**EXERCISE**
Everything below from the line with "e utilizan específicamente" through the line with "Корпоративные календари" must be retyped exactly, except the pictures.

□ □ □ □ □ □ □

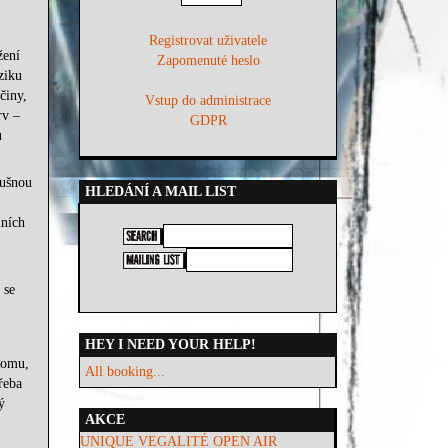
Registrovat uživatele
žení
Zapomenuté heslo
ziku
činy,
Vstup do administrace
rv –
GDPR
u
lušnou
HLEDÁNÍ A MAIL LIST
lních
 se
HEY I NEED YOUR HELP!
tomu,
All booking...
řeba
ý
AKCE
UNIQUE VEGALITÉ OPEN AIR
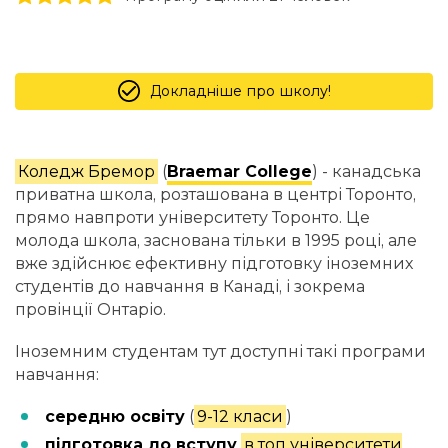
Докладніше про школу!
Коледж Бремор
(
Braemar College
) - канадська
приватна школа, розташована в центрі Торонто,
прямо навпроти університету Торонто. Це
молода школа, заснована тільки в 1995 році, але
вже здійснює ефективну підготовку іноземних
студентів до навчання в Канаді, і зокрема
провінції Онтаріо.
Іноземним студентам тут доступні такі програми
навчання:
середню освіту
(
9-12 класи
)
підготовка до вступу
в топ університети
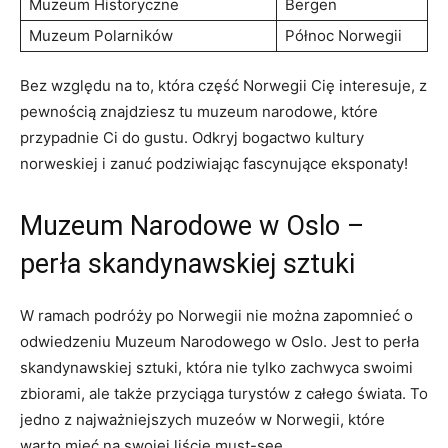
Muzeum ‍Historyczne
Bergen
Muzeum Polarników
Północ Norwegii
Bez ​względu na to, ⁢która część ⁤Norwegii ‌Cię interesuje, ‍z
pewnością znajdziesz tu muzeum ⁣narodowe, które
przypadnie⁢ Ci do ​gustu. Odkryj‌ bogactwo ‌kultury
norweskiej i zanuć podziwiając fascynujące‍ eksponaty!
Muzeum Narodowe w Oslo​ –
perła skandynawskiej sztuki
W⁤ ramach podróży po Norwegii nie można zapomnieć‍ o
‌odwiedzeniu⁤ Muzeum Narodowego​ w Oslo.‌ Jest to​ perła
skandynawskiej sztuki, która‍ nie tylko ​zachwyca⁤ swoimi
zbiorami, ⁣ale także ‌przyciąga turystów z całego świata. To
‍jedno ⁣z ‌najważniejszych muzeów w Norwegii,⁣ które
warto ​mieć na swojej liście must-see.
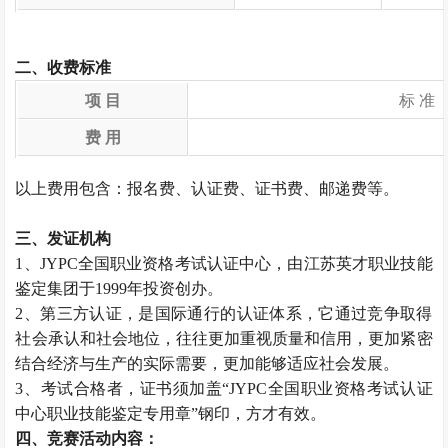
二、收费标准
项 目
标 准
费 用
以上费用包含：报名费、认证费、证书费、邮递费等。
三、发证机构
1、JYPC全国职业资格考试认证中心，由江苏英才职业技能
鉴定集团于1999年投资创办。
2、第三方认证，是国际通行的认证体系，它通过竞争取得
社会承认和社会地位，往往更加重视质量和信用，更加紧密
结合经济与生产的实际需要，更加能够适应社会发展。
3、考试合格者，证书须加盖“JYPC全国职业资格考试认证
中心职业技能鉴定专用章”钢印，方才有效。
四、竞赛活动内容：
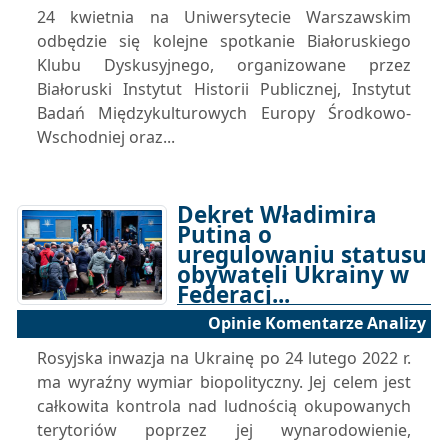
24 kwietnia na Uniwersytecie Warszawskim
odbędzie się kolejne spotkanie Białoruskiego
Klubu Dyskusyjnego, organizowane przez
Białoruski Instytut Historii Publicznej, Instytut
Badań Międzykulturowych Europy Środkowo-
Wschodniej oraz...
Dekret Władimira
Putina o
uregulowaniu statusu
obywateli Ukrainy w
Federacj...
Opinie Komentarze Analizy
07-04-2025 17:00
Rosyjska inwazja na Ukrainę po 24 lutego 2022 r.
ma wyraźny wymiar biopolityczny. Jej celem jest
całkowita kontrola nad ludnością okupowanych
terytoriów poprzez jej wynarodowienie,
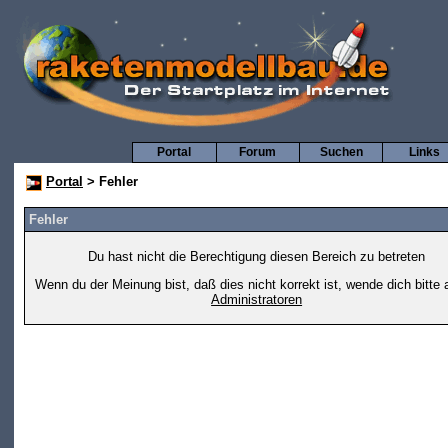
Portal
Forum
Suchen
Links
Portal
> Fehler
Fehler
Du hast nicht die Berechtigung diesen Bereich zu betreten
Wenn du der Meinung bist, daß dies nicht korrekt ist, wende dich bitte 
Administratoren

□ □ □ □ □ □ □

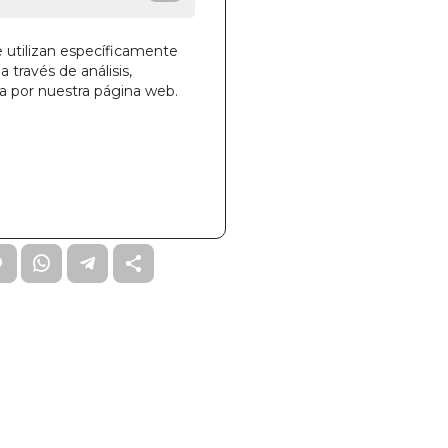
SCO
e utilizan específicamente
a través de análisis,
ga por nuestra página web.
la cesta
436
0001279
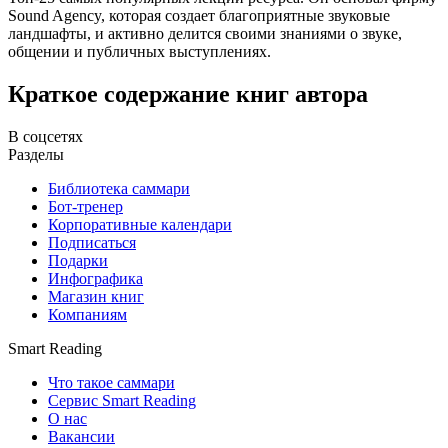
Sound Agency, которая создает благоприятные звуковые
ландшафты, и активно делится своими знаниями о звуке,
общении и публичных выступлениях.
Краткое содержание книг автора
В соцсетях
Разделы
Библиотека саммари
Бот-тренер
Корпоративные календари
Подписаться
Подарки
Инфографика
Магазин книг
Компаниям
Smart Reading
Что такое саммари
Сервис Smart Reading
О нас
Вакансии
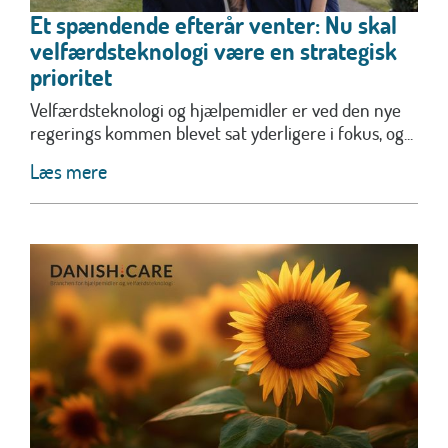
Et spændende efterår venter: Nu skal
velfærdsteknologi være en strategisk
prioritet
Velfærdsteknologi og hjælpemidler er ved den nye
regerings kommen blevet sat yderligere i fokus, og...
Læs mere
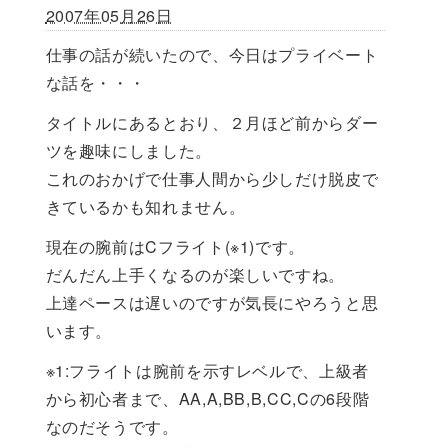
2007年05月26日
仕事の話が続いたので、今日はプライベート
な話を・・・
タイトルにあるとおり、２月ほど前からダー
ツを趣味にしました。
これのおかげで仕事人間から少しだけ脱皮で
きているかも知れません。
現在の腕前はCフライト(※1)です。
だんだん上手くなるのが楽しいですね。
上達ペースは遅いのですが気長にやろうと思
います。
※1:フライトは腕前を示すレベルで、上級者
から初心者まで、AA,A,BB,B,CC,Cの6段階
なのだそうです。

□ □ □ □ □ □ □

**COMPLETED TASK**
e utilizan específicamente
a través de análisis,
ga por nuestra página web.
la cesta
436
0001279
Sound Agency, которая создает благоприятные звуковые
ландшафты, и активно делится своими знаниями о звуке,
общении и публичных выступлениях.
Краткое содержание книг автора
В соцсетях
Разделы
Библиотека саммари
Бот-тренер
Корпоративные календари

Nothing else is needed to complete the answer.